I signed the forms and took her and her small bag of clothes into my custody. We drove along the Tisa as I tried to make up my mind. It was his word against a morphine addict’s. He’d gotten rid of the lock on the bedroom door, and she had taken the rest of the morphine and the other drugs he’d used to keep her incapacitated. There were no witnesses. Malik knew all of this, and that was why he had felt secure enough to face the People’s Militia when regulations required our entry-and, ultimately, to use us to retrieve her.
“How did you get away?”
She lifted her forehead from the door window. “Svetla’s not stupid. I told you this, now listen. I even have control, a little.” She smiled crookedly. “I just didn’t take it-the pills, no pills. Simple. Very hard, da, but simple. The medicine under the bed and Svetla playacted. After a week, just a week, I was stronger. Maybe Svetla shouldn’t have brought the medicine with her, but I did. Now here I am, back on the medicine.”
“But the lock. You were locked in.”
She considered it, then spoke slowly, “God unlocked the door for me.” She looked at a passing bus. “It was a miracle, you know? But not so strange. God wanted Svetla to get away, so she did. But first I looked for a knife, you know, to kill him. Malik is a clever prole. So clever. He took away all the knives. The whole kitchen, no knives! Such a clever prole.”
Malik forgets to lock her door, or maybe he’s decided there’s no longer any need, then she tears the kitchen apart in her desire to kill him.
I stopped at the central bank, and while she waited in the car, humming to herself, I stood in line and withdrew a quarter of the money from my account, more than half of it in rubles. Then, at the train station, I bought a sleeper cabin to Moscow, both beds so she would be alone.

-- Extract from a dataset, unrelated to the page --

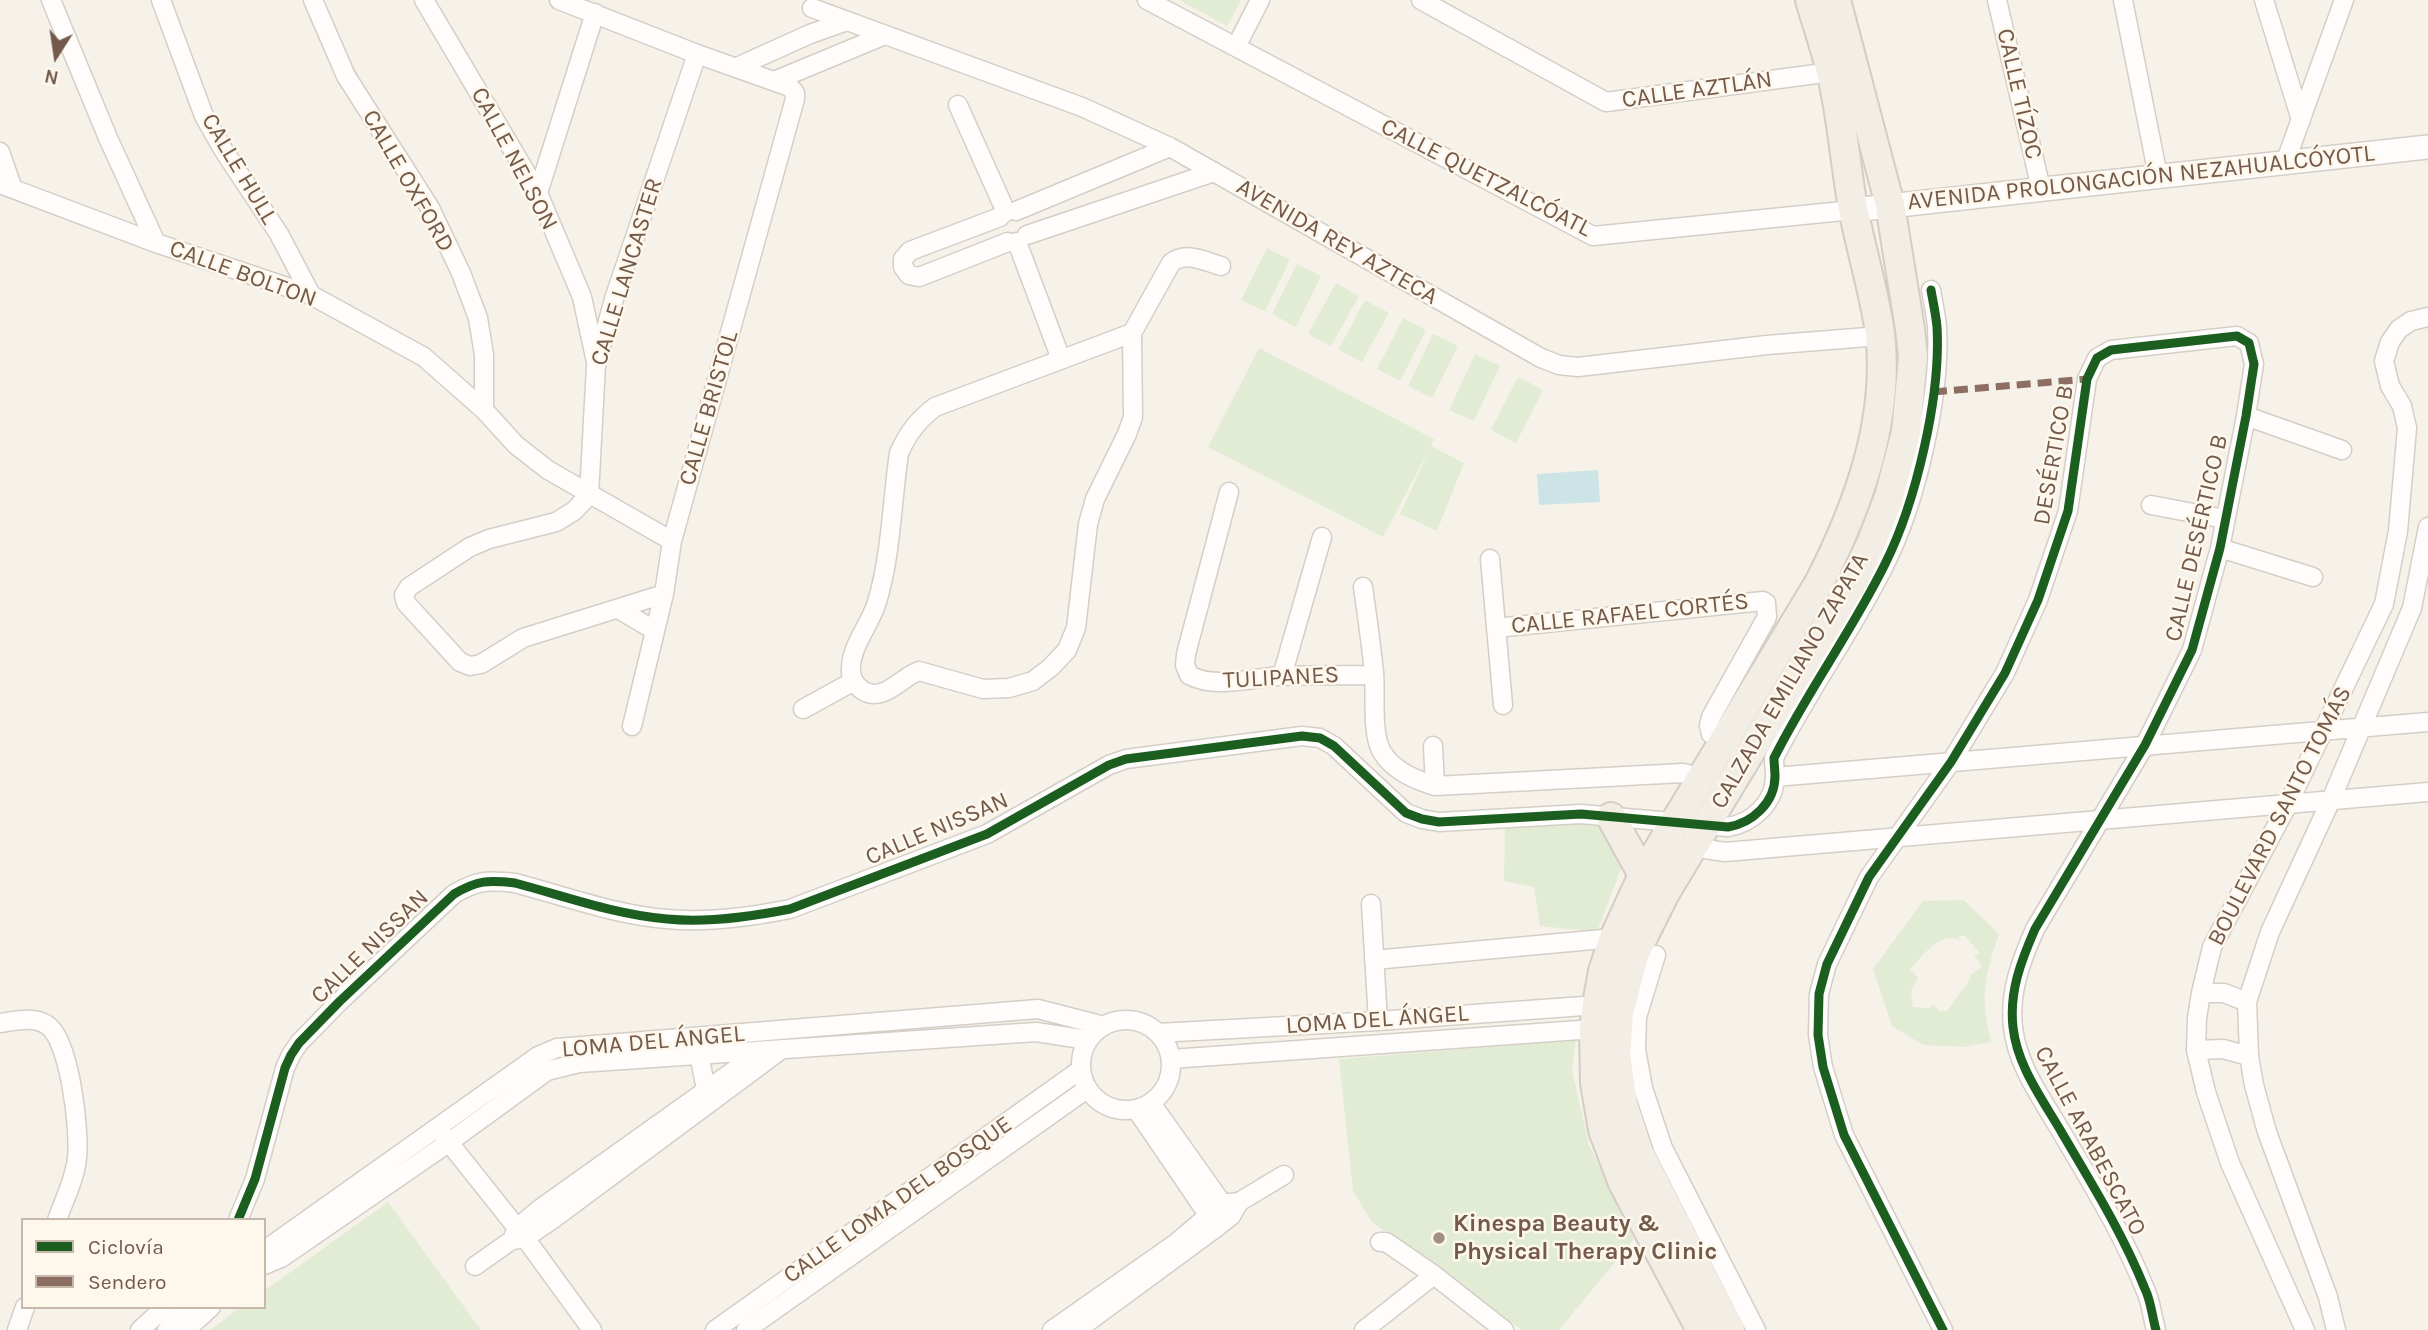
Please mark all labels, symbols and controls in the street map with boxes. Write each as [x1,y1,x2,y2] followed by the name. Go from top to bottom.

I found the conductor and pulled him aside. Using both my Militia certificate and a stack of koronas, I commanded him to keep a close watch on her. “She’s not to leave the cabin, you follow? You bring her meals. She’s to stay on the train until Moscow, where someone from the Soviet Militia will pick her up. You are also to hold this,” I said, handing over an envelope heavy with rubles. “You will give it to the Moscow militiaman. He knows how much to expect. This one,” I added, handing over another, “is for the border guards. She does not have papers. You’re still with me?”
He started to protest, but I leaned over him to make it clear that we both knew what was and was not possible at the frontier.
I gave Svetla a third envelope of rubles, in case something went wrong once she was on the other side. That was when she finally understood what was happening. She started to cry, fell on her knees, and pressed her bruised, wet face to my hand. Some old women in the ticket line looked at me with scorn, and a few men smiled.